In July, Frey became the inaugural dean of the Honors College at the University of Tulsa. The curriculum she is building, Frey said, will be centered around the study of classical texts. 

Those texts that “have stood the test of time,” she said, can shape the ways people think and see the world, as well as their purpose, or meaning, in it. 

“I think the reason that these texts endure is because (they) raise the fundamental human questions that lie at the center of human life,” Frey said. 

The meaning of life, she said, can and does change over time, and from one person to another.  

“A meaningful life is one that is intentionally ordered to some kind of good that transcends the self and fulfills human nature in a deep way,” Frey said, noting that this definition is general and abstract, which befits a philosopher. 

Some, she said, find meaning in prayer and worship of God, others in family or giving back to the community. Research data suggests, Frey said, that people who are oriented toward “self-transcendent goods,” are more likely have a stronger sense of meaningfulness and purposefulness. 

Frey is also the host of the “Sacred and Profane Love” podcast, which she started in 2018. The podcast, she said, is “at the intersection of philosophy, theology and literature.” 

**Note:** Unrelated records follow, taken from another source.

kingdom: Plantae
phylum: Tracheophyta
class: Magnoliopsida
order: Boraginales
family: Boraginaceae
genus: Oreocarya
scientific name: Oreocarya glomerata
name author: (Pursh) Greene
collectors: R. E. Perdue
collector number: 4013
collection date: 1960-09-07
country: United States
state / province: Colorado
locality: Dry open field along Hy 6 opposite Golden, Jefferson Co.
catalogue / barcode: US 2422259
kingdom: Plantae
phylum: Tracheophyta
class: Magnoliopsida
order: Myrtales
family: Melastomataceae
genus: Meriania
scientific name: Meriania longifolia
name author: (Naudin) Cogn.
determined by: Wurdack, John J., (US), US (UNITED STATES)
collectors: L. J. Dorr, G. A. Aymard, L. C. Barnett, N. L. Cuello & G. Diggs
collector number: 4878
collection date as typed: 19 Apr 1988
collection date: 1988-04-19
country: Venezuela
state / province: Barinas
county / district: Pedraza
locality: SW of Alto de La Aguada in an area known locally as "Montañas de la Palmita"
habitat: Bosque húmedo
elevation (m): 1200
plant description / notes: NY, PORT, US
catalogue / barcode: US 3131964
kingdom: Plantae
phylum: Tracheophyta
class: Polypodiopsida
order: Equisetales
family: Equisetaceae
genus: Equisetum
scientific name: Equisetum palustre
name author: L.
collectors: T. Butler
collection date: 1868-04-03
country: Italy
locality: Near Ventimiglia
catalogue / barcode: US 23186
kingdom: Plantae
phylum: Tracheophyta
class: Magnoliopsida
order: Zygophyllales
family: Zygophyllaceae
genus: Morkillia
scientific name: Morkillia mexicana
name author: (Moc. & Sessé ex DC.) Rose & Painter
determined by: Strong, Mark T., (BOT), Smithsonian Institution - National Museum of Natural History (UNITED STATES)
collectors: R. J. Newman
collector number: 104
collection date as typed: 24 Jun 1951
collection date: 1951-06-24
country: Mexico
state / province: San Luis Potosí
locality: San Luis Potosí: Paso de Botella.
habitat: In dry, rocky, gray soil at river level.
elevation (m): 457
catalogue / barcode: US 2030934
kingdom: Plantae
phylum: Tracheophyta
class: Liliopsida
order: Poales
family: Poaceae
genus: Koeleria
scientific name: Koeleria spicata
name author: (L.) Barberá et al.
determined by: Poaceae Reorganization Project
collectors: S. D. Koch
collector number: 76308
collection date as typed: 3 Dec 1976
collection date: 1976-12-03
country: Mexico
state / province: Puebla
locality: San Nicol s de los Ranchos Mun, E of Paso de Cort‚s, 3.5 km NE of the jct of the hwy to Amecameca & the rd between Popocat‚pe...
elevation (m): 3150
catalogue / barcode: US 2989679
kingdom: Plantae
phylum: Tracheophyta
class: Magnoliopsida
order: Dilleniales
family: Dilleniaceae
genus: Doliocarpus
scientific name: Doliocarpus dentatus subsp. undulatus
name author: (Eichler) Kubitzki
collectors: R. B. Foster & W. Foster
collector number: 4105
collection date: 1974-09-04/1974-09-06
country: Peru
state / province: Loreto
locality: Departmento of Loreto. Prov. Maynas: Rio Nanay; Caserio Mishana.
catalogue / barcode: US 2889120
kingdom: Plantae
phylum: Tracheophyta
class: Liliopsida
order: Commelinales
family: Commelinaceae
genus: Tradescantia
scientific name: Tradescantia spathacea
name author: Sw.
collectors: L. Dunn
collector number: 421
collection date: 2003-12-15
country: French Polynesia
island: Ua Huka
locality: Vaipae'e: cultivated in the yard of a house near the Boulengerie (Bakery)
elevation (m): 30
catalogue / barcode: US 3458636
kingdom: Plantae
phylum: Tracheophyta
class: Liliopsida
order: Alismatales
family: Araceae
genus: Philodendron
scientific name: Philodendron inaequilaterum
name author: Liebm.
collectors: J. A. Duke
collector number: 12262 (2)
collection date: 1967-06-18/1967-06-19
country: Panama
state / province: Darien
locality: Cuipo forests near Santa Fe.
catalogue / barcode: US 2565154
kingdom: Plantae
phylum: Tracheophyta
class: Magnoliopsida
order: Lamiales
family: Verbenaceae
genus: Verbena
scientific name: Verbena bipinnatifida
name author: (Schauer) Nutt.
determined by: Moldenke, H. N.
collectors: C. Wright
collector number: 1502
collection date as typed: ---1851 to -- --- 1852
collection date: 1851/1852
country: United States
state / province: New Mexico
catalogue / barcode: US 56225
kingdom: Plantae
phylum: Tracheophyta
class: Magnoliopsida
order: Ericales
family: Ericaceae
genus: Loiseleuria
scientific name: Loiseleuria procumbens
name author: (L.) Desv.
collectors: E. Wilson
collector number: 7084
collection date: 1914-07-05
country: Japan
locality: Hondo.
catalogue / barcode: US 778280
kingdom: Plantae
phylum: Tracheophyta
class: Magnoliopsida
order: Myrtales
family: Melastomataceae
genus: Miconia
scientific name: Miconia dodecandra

Every episode is devoted to a piece of classical literature that Frey discusses with a theologian or a literary critic. The only instruction Frey said she gives to podcast guests is that they have to choose a book that transformed their lives. 

For Frey, this book is Madame Bovary, by Gustave Flaubert. Described by Frey as “a perfect novel,” amazing and awe-inspiring, she said it addresses the issues of escapism and the dangers it imposes on the ability to love.  

“(The book) has incredibly profound philosophical insights, but it’s not a work of philosophy. It’s a work of literature, and so it’s communicating those insights in a really different way – it’s art, not theory,” she said. “It really changed the way that I think about how I live. … I felt very convicted reading it.”

In today’s lecture, Frey will discuss more texts that transformed the way she perceived her life, the possibilities of that life, and the relationships she has built.